I’m working with folders of PDFs and .docx documents in Julia. I’ve been trying to find some packages to help me deal with this, but I only really found Docx (I’ve taken care of the PDFs). While I can the documents with Docx, I’d like to be able to get more than plain text, like word count, page count, etc. Are there any better packages for handling word documents in Julia or getting this info with Docx? Thanks.
I wrote WriteDocx.jl so I know a bit about these files now, however that package only involves writing them and not reading them.
They are just zip files with a couple xml files in them, and these xml files can be opened with packages such as EzXML.jl
While a word count could be relatively easy (go through all w:t tags and count the words in their content strings) you cannot get page counts this way because there are no pages in docx files.
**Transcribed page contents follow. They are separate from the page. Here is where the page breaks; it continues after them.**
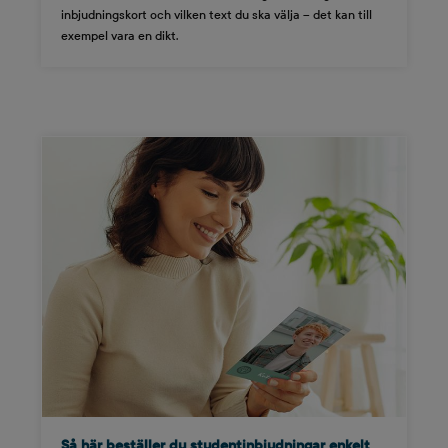
inbjudningskort och vilken text du ska välja – det kan till
exempel vara en dikt.
Så här beställer du studentinbjudningar enkelt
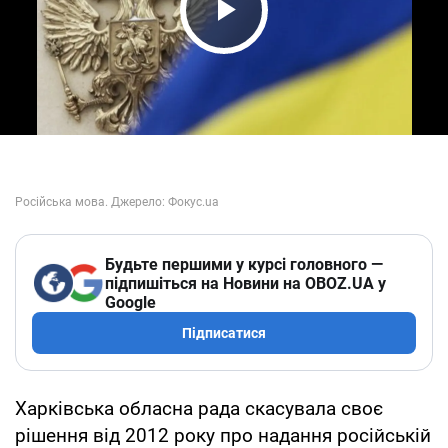
Play Video
Будьте першими у курсі головного —
підпишіться на Новини на OBOZ.UA у
Google
Підписатися
Харківська обласна рада скасувала своє
рішення від 2012 року про надання російській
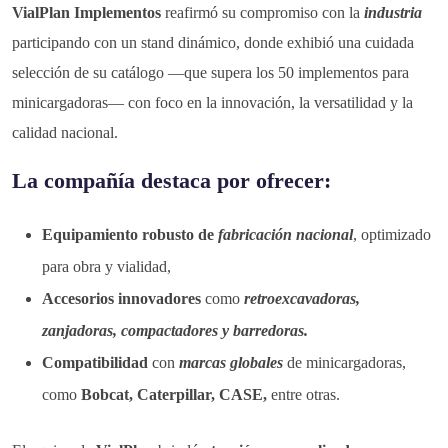
VialPlan Implementos
reafirmó su compromiso con la
industria
participando con un stand dinámico, donde exhibió una cuidada
selección de su catálogo —que supera los 50 implementos para
minicargadoras— con foco en la innovación, la versatilidad y la
calidad nacional.
La compañía destaca por ofrecer:
Equipamiento robusto de
fabricación nacional
, optimizado
para obra y vialidad,
Accesorios innovadores
como
retroexcavadoras,
zanjadoras, compactadores y barredoras.
Compatibilidad
con
marcas globales
de minicargadoras,
como
Bobcat, Caterpillar, CASE,
entre otras.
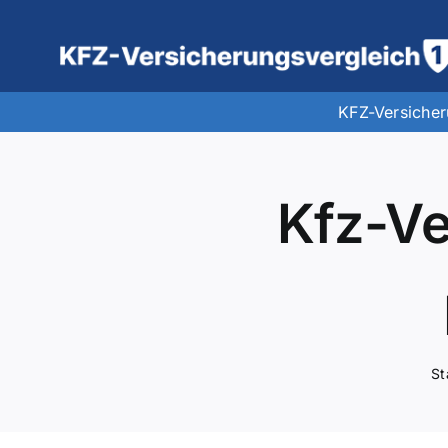
Zum
Inhalt
springen
KFZ-Versiche
Kfz-Ve
St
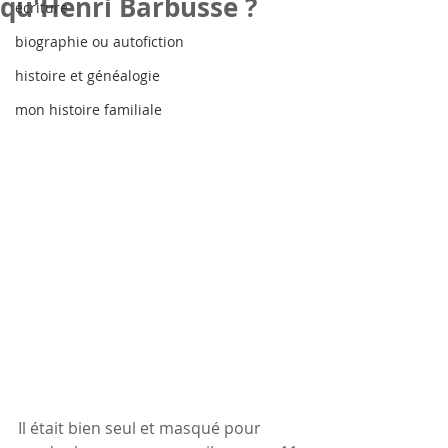
qu'Henri Barbusse ?
écriture
biographie ou autofiction
histoire et généalogie
mon histoire familiale
Il était bien seul et masqué pour 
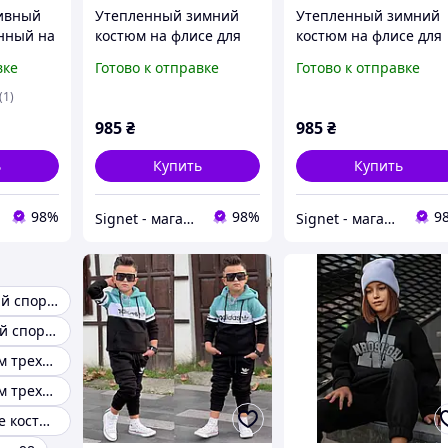
тивный
Утепленный зимний
Утепленный зимний
нный на
костюм на флисе для
костюм на флисе для
ьчика
мальчиков
мальчиков
вке
Готово к отправке
Готово к отправке
(1)
985
₴
985
₴
ь
Купить
Купить
98%
98%
9
Signet - магазин для всей семьи!
Signet - магазин для всей семьи!
Дитячий теплий спортивний костюм
Детский теплый спортивный костюм
Детский костюм трехнитка
Детский костюм трехнитка на флисе 134
Детские теплые костюмы на флисе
The pages are the result of feeding the content through the layouting algorithm of Word, but you don’t have access to that.
I think somebody in the community may try to wrap Apache POI (https://poi.apache.org/) using the JavaCall package of Julia for a full control on the office files.
There is already Taro.jl that wraps various Apache libraries in this area.
Thinking a bit outside the box: If you can handle the pdfs already, wouldn’t it be easiest to just convert the .docx to pdf and then analyse the pdf version?
You can probably do this automatically via pandoc (there is a Julia binding Pandoc.jl but I don’t know it’s status).